|Anglican Circle of Faith|
Anglican Communion, worldwide fellowship of national and regional churches in communion with the Church of England and the archbishop of Canterbury. With 540 dioceses throughout the world, the total membership of the churches is approximately 73 million. Intended to promote mutual understanding and cooperation in common tasks, the Communion unites churches that share a common heritage and subscribe to the Lambeth Quadrilateral of 1884. The Quadrilateral, a statement of the doctrines considered essential from the Anglican standpoint, upholds the catholic and apostolic faith and order of the Christian church as found in Scripture, the sacraments of baptism and the Eucharist, the Apostles' Creed and Nicene Creed, and episcopal government. All the churches use the Book of Common Prayer, reformed and adapted to the needs of the times and of particular locales.
Although the Anglican Communion has existed since the 16th and 17th centuries, when the Church of England established foreign missions, its effective function as a communion of independent churches began in 1867. In that year, the first Lambeth Conference, an assembly of the bishops of the whole Anglican Communion under the presidency of the Archbishop of Canterbury, was held at Lambeth Palace, London. A conference has met there about every ten years since then to deal with doctrinal, disciplinary, and ecumenical matters, as well as missionary responsibilities. Much of the agenda has concerned the unity of the church. In 1948, the Lambeth Conference heralded the birth of the Church of South India, which united certain Anglican dioceses with non-Anglican churches in that area.
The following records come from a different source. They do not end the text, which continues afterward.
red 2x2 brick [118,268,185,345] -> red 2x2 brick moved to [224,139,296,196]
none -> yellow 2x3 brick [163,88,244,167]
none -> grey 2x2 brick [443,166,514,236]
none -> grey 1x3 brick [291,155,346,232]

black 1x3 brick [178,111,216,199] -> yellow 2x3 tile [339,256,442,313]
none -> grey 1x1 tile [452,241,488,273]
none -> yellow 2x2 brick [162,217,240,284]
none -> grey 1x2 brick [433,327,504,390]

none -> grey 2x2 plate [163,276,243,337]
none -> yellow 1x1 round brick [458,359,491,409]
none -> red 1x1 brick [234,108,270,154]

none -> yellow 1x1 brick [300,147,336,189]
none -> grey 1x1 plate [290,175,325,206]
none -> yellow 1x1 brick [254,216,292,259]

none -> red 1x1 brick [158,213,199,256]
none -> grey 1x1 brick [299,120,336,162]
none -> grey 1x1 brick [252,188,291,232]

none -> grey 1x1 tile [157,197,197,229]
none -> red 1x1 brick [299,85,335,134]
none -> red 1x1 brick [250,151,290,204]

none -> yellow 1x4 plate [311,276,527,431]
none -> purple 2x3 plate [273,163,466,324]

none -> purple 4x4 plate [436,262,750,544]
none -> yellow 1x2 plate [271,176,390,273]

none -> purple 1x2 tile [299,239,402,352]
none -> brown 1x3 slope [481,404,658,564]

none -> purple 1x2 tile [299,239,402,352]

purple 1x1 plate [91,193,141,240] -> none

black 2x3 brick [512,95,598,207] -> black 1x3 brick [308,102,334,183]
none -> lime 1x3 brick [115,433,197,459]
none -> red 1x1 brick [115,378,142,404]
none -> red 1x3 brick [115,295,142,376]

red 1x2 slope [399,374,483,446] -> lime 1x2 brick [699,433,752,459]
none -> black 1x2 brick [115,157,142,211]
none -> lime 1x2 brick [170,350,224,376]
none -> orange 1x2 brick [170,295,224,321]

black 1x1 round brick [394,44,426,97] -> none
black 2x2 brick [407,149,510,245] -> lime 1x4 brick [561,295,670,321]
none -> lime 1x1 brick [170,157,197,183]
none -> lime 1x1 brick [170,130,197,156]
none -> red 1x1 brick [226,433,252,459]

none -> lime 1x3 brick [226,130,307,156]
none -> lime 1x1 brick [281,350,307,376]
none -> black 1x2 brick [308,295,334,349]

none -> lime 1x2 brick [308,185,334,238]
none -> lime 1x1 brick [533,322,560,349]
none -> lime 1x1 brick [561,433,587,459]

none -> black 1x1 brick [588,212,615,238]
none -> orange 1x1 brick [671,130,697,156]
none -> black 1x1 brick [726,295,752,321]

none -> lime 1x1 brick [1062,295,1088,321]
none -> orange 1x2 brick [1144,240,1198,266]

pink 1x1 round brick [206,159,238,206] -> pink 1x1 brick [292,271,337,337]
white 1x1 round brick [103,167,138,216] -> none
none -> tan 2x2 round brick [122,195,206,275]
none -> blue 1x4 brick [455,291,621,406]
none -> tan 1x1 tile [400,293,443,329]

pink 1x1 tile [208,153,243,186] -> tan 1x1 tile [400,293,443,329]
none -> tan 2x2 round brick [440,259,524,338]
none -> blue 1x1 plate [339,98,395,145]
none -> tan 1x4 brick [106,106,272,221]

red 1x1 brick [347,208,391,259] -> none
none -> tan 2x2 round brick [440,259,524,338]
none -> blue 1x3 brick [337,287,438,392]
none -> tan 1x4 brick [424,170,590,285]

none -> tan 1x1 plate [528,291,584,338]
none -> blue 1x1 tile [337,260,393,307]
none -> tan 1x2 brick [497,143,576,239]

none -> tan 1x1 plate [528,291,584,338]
The Lambeth Conference of 1968 established the Anglican Consultative Council under the presidency of the archbishop of Canterbury. The council, composed of 60 representatives from every part of the Anglican Communion who meet every two to three years, is intended to supply guidance on policy matters of importance to the Communion, to forward ecumenical relations, and to provide cooperation in missionary work. Regional councils are also active in South America, East Asia, the South Pacific, and North America, with more to be established. These councils were created to promote better communication among the churches of a given area and to advance cooperative planning efforts.